Within 24 hours of the call from our realtor, the buyers had secured a new lender and we received many assurances that this time the mortgage would be approved. We had no choice but to have faith that it would all come together, albeit a month later than planned.
With the knowledge that we were going to be homeowners for at least another month and that there was still potential that we would have to put the house back on the market if things fell through again, we ended up going to back to the house again. And it was one of the hardest things I have done throughout this whole thing. In my mind, I had said goodbye to the nearly 7 years I had spent in that house. I had said goodbye to Little Bird’s nursery where I had spent so many hours rocking her and watching her grow. I was ready to move on to the next stage in our lives. Yet here we were. The moment we walked in, we were hit with the unfamiliar smell of a house that is not lived in. It is not a bad smell, but it is stale and a little musty and it definitely did not smell like our house. As we went up the stairs, Little Bird pointed at things that were not there with a look of confusion that was impossible to explain away. Yes, we were in a familiar place, and no, it no longer felt like home. I could not get out of there fast enough. Cate was now home and the house now felt like a financial burden and a reminder of all the uncertainty that had once felt so certain.
Because we made the decision to carry on with our travels and not attend closing, we filled out all the paperwork and finalized everything on our end well before the closing date was even set. We gave our realtor the authority to attend closing on our behalf, and we then just had to wait. I must admit, sending the paperwork off felt like a huge win, even if we were still reluctant to feel like we were through this challenge.
A week ago, we received confirmation of a closing date and again made all the preparations still outstanding on our end—calling utilities, having my parents go back to the house to oversee one last task, and mentally preparing for everything to fall through.

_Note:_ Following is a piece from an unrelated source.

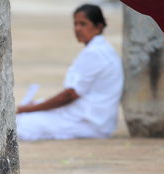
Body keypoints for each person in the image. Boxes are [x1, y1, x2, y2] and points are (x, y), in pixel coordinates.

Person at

We knew what time the final walkthrough was and when closing was set, and those 2 hours felt like days. I let Daisy take me on a meandering walk, smelling all the smells, and I tried to immerse myself in work without constantly looking at the clock. Will had taken Little Bird out on a fishing adventure, so he did not have to endure my stress pacing or snacking. When our realtor finally called, I fought back tears of relief as he told me it was all done and how everything went. To celebrate, we cracked open the bourbon (for Will) and scotch (for me) and burned all of the house-related documents we no longer needed. It was so cathartic and freeing. Finally, we have closure.